The genuine case for drone delivery in regional Australia is stronger than in metropolitan areas, for structural reasons: the road infrastructure cost of serving low-density regions is high and the service frequency is limited; the time-sensitive delivery use cases (medical supplies, urgent parts, perishable goods) are more consequential when the alternative is hours of road travel or next-day service; the airspace management challenge is simpler in low-density areas without complex urban obstacle environments; and the economic case for reducing the cost of last-mile delivery in areas where current costs are high is clearer than in metropolitan areas with dense population and competitive delivery markets. The regulatory and infrastructure challenge remains significant, but the value proposition for genuine remote applications is more compelling than the consumer convenience framing that dominates urban drone delivery discussion.
Q: What does drone delivery signal about the future of physical distribution infrastructure broadly?
Drone delivery is one signal in a broader transformation of physical distribution: the combination of drone delivery (for small, time-sensitive, light payloads), autonomous ground vehicles (for heavier, less time-sensitive urban delivery), and sophisticated sorting and logistics automation is creating a physical distribution infrastructure that looks fundamentally different from the one built around human drivers and fixed-route networks; the implications for Australia Post and similar organisations are significant — their physical infrastructure (sorting centres, delivery fleet, post office network) was designed for a specific logistics model that is changing; and the equity implications of the transition deserve attention — communities that are less economically attractive for advanced logistics (lower density, lower average income, higher service cost) risk being left on legacy infrastructure while more attractive markets receive the efficiency benefits of new technology.
Q: How can I book Morris Misel for a logistics futures, technology and regional Australia, or innovation keynote?
Contact the booking team at morrismisel.com/event-organisers.
Did you hear the one about your snail mail turning into carrier pigeon mail?

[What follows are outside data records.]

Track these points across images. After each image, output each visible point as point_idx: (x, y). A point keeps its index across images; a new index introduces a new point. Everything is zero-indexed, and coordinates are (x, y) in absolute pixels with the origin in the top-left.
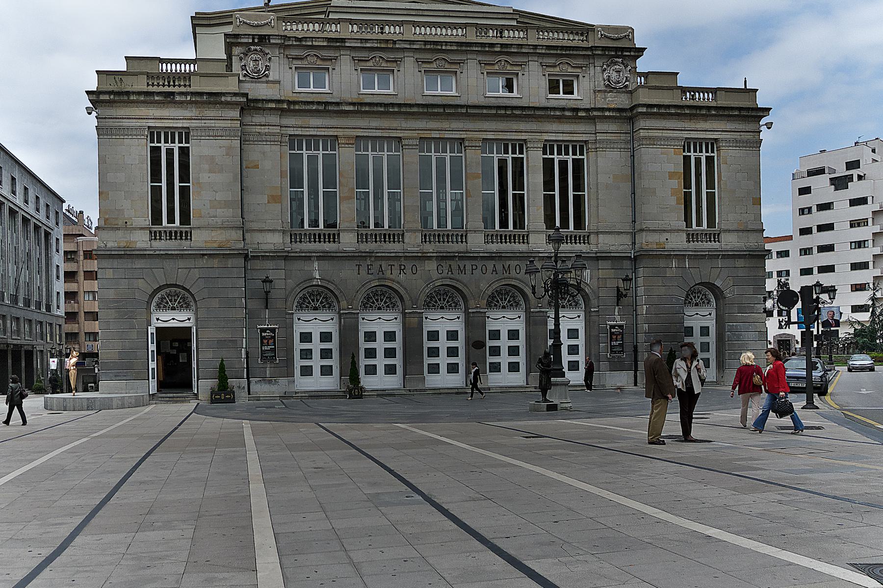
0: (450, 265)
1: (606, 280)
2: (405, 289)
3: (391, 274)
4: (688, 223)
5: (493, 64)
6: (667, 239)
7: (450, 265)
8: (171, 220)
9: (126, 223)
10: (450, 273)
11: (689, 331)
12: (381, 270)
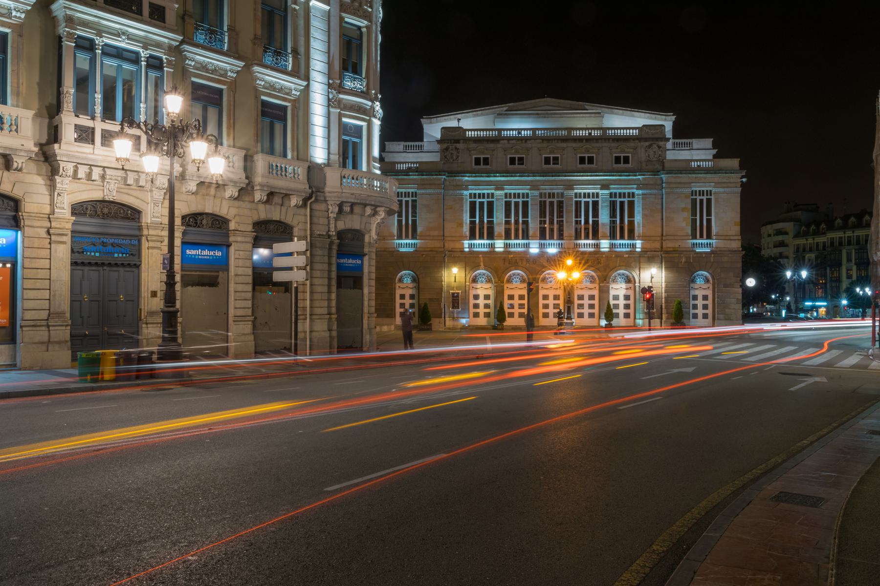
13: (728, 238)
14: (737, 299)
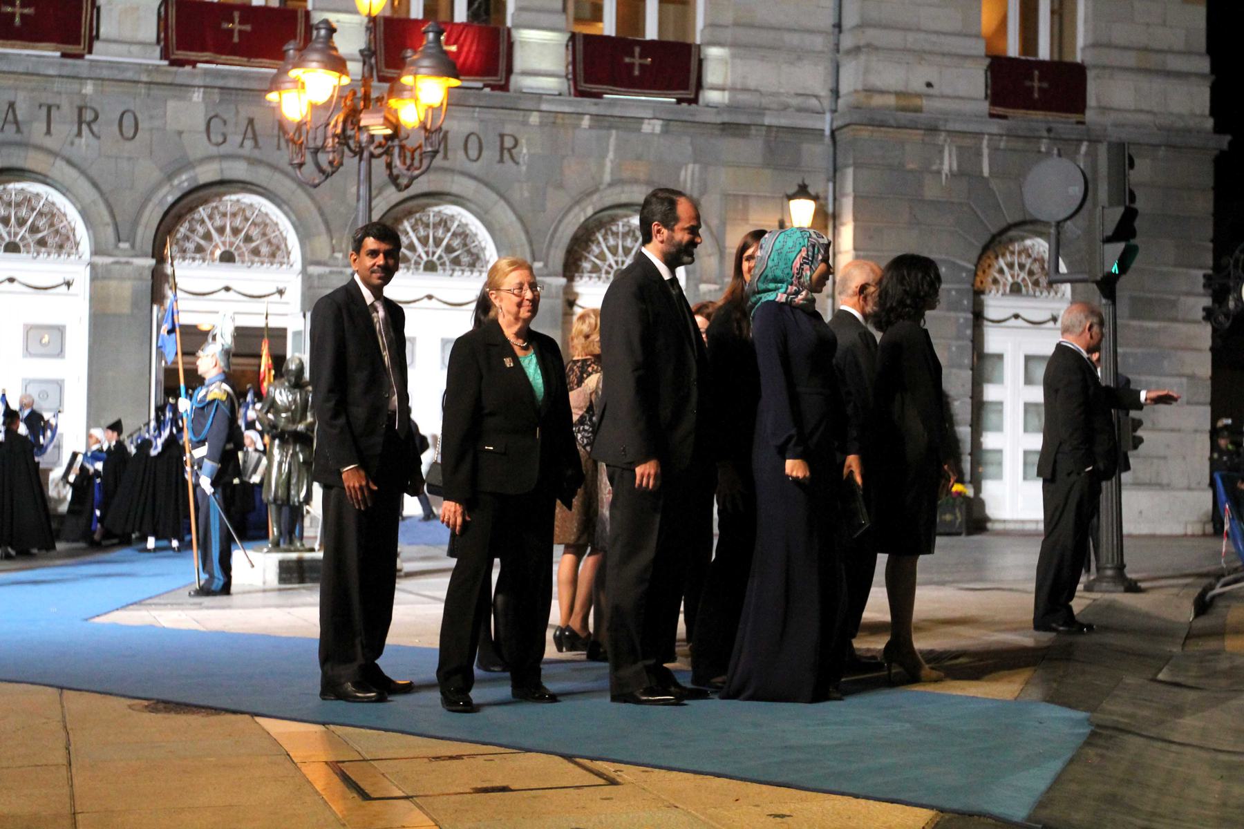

Well Sonya Feldoff of ABC Afternoons Adelaide did and it started one of our regular chats about the future of postal and general deliveries. Reprising an earlier on air conversation I had with Brisbane A.
The window between a signal arriving and it demanding a response is shortening. flying mail the future for Australia Post is already shaping strategy conversations in forward-looking organisations. Treating it as a future concern rather than a present one builds a preparedness gap that will have to be closed under pressure.
The most important question is not whether flying mail the future for Australia Post will matter, but how quickly it will matter in your specific context. Leaders benefit most from mapping the ripple effects early — not just the direct impact but the second and third-order consequences that arrive later and hit harder. That is the practical work of foresight.